** Opening Text shown block **

A statement widely attributed to the great British Catholic writer G. K. Chesterton describes the modern period as perfectly as any single idea can: “When people stop believing in God, they don’t believe in nothing; they believe in anything.”
One of these substitute gods has been nature. Indeed, of all the false gods, nature is probably the most natural for people to worship. Every religion prior to the Bible had nature-gods; the sun, the moon, the sea, gods of fertility, gods of rain and so on. That is why the farther Western society gets from the Christian religion, the more nature is worshipped.
Every common sense person cares about the environment. But caring about the environment is not the same as environmentalism. Environmentalism is a secular religion, whose adherents see the Earth as a goddess to be worshipped. The ancient Greeks, before the time of Christ, also worshipped the Greek Earth goddess known as Gaia.
The man who, more than any other, started the modern environmentalist religion was James Lovelock, who developed the “Gaia hypothesis” in the 1970s. Almost 50 years later, in 2014, Lovelock enthusiastically told The Guardian, “Environmentalism has become a religion!”
New York Times columnist Ross Douthat described the 2009 James Cameron blockbuster film, “Avatar,” as “Cameron’s long apologia for pantheism, a faith that equates God with Nature, and calls humanity into religious communion with the natural world.” Making God and nature one entity was a major reason for the film’s popularity. Douthat added, “The threat of global warming, meanwhile, has lent the cult of Nature qualities that every successful religion needs: a crusading spirit, a rigorous set of ‘thou shalt nots,’ and a piping-hot apocalypse.”
When you ask atheists and many agnostics what they believe in, the most common answer is “science.” There is nothing higher than science for an atheist and many agnostics because the natural world is all there is. So, people turning to worship the Earth, the Environment or Nature is almost inevitable in a secular world devoid of Judeo-Christian principles and values.
The Sacred Scriptures takes an entirely different view. We read; “In the beginning God created the Heavens and the Earth“. This contains the most radical idea concerning creation in the ancient world. It stated, for the first time in history, that God created nature and is not Himself part of nature. The Book of Genesis also relates that God tells human beings to, “Be fruitful and increase in number; fill the earth and subdue it.”
Both instructions infuriate Earth-worshippers. They strongly oppose fruitfulness and urge people to have no more than one child, so as to have a minimal human impact on Mother Earth. But the second part concerning ruling over nature is what really angers them. Hopefully, the Corona Virus will awaken in young people, who have been taught by foolish nature-worshipping teachers and raised by idiotic nature-worshipping parents, the foolishness of worshipping nature rather than subduing it.
Nature, it turns out, is not necessarily our friend, and certainly not a God. The Original Sin of Adam changed the relationship between the human race and nature. If it were up to nature, we’d all be dead: Animals would eat us; weather would freeze us to death; disease would wipe out many of us. If we don’t subdue nature, nature will subdue us. It’s that simple.
Nature is beautiful and awe-inspiring, but it is also brutal and merciless. “Nature, red in tooth and claw,” says Alfred Tennyson, as he aptly describes nature as a world of strife and conflict and violence. Nature follows no moral rules and shows no compassion. The basic law of all biological life is “survival of the fittest,” while the basic Judeo-Christian Law is the opposite: the survival of the weakest with the help of the fittest. Nature wants the weakest eaten by the strongest.
Hospitals are as anti-natural an entity as it gets. Only human beings make hospitals. We do so, not by worshipping nature but by subduing it. If the Coronavirus destroys the foolish worship of nature and leads more people, especially the young, to a new respect for the Judeo-Christian worldview, it might be one of the silver linings in this catastrophe.

** Closing Text shown block **
** Opening Dataset entries block **

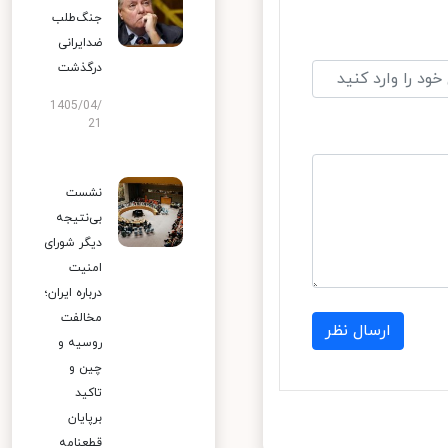
جنگ‌طلب
ضدایرانی
درگذشت
1405/04/
21
نشست
بی‌نتیجه
دیگر شورای
امنیت
درباره ایران؛
مخالفت
ارسال نظر
روسیه و
چین و
تاکید
برپایان
قطعنامه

** Closing Dataset entries block **

About this task:
Return, word for word, the portion of the essay on nature worship starting at "Both instructions infuriate" and ending at "It’s that simple.".

Response to the exercise:
Both instructions infuriate Earth-worshippers. They strongly oppose fruitfulness and urge people to have no more than one child, so as to have a minimal human impact on Mother Earth. But the second part concerning ruling over nature is what really angers them. Hopefully, the Corona Virus will awaken in young people, who have been taught by foolish nature-worshipping teachers and raised by idiotic nature-worshipping parents, the foolishness of worshipping nature rather than subduing it.
Nature, it turns out, is not necessarily our friend, and certainly not a God. The Original Sin of Adam changed the relationship between the human race and nature. If it were up to nature, we’d all be dead: Animals would eat us; weather would freeze us to death; disease would wipe out many of us. If we don’t subdue nature, nature will subdue us. It’s that simple.